Since you care about slow versus fast, and brought up big-O, let’s talk about response time and storage in something real, like a database. When you issue a command from a database client to a database server over a network you have

  • The network time from the client to the server
  • The time it takes to pick the command off the network card
  • The time it takes to fetch the object from storage or locate it in memory
  • The time it takes to perform the operation on the object - only here does your big-O point have a bearing
  • The time it takes to send the result back to the client over the network

In the non-abstract world, the amount of time spent on the operation is orders of magnitude smaller than the rest of the steps. This is typically in the nanoseconds to very-low-microseconds scale, while the rest adds up to a length of time in the hundreds or thousands of microseconds. This is why the impact of that algorithm analysis on the speed of a single call is negligible. In itself it has little to do with ‘slow’.

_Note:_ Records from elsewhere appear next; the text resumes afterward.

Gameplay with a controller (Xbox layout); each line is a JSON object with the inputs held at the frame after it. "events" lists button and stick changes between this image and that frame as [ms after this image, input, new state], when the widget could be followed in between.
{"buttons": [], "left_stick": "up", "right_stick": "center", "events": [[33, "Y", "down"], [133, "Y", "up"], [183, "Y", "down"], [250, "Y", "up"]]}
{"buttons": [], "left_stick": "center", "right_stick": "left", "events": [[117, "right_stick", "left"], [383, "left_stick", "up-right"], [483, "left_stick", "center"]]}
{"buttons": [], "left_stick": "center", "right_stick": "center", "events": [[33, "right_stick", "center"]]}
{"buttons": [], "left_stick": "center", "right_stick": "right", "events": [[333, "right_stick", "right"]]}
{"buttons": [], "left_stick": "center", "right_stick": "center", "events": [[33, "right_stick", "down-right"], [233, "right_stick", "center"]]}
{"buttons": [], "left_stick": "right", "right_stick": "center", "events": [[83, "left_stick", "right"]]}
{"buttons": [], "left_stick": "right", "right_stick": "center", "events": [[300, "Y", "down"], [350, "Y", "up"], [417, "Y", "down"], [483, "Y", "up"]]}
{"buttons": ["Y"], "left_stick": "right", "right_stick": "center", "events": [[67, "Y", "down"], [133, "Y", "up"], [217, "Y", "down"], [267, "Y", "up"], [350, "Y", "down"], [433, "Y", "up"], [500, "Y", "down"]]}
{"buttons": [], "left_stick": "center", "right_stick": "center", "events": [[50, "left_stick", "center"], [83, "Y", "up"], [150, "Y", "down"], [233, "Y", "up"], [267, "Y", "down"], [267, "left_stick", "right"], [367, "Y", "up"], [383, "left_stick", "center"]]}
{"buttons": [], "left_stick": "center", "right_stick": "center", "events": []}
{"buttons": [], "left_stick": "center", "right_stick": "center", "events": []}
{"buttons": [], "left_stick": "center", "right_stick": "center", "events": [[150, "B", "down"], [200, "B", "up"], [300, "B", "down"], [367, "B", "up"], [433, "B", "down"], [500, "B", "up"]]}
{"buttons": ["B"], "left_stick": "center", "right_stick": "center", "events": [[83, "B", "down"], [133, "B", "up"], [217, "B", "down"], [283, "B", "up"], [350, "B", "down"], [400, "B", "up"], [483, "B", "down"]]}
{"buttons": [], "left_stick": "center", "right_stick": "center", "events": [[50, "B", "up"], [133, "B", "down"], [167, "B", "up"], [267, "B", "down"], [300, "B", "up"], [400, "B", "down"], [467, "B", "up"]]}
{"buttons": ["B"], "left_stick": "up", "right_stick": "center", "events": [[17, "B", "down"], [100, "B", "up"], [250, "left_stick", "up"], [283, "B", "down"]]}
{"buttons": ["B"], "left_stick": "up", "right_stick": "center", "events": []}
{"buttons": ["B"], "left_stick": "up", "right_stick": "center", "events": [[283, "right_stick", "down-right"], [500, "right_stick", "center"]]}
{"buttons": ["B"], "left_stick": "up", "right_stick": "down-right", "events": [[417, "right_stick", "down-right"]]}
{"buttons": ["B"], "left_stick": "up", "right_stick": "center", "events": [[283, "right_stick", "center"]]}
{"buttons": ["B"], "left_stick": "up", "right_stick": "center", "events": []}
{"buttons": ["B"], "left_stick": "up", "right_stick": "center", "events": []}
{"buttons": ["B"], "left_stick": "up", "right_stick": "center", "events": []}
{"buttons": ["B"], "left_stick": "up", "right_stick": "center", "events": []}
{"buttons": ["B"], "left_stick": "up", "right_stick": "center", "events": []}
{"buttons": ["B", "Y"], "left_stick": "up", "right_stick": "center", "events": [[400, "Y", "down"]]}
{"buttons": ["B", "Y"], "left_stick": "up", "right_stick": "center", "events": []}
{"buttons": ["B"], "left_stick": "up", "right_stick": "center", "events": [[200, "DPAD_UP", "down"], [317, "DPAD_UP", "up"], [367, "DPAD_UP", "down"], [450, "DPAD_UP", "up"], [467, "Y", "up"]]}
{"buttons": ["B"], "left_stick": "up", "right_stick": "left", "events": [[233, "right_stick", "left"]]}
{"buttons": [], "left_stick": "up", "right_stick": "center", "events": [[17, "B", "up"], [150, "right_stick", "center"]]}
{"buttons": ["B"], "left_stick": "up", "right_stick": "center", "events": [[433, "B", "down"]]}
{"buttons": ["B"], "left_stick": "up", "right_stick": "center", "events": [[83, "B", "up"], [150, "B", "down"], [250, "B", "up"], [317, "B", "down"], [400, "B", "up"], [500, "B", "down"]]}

So why did Aerospike choose Map and not a more specific implementation like HashMap? One reason has to do with the developer API, and one has to do with storage.

Developer API

The Aerospike Map is very flexible and combines functionality that in Redis is split across Hash and SortedSet. A Hash doesn’t have functions like get-by-index or get-by-index-range, which the Aerospike Map does have.

An Aerospike Map is abstract and has three concrete representations - key-ordered, key-value-ordered, and unordered. A developer can switch between these with a single set-order operation, which isn’t something you can conveniently do in other databases.

Since most of the API works regardless of the Map order, this means that a developer can select the optimal representation for their workload (read heavy versus write heavy), while retaining almost the full range of functionality. The main thing that is different is the relative runtime cost of using a Map function when the data is ordered one way or another.

This is why the big-O performance analysis exists in the doc. It’s not to compare an Aerospike Map to a Redis Hash, it’s to compare the runtime of an Aerospike Map function between its order types.

If you want to compare Aerospike and Redis you should do that by running a proof-of-concept comparison, and see which one makes more sense for your use case at scale. You can’t compare their big-O and get anything meaningful with regards to speed.

Storage

The Aerospike Map and List data types are stored in a MessagePack format. This was chosen because of several features, which include its efficient use of space. Though an Aerospike namespace can store data in memory, the database is mainly used to store data on SSD. Choosing MessagePack saves on storage, and because the object is physically smaller, the latency of fetching it from storage is lower.

Another advantage is the way a Map or List are formatted in MessagePack - in a largely predictable and easy-to-seek way. This allows Aerospike’s Map code to go directly to the correct element in the Map when it’s performing an operation. When an Aerospike Map is stored on disk the database builds a key index just-in-time after the record is read from disk. Again, this operation is orders of magnitude faster than the time spent getting the record from storage.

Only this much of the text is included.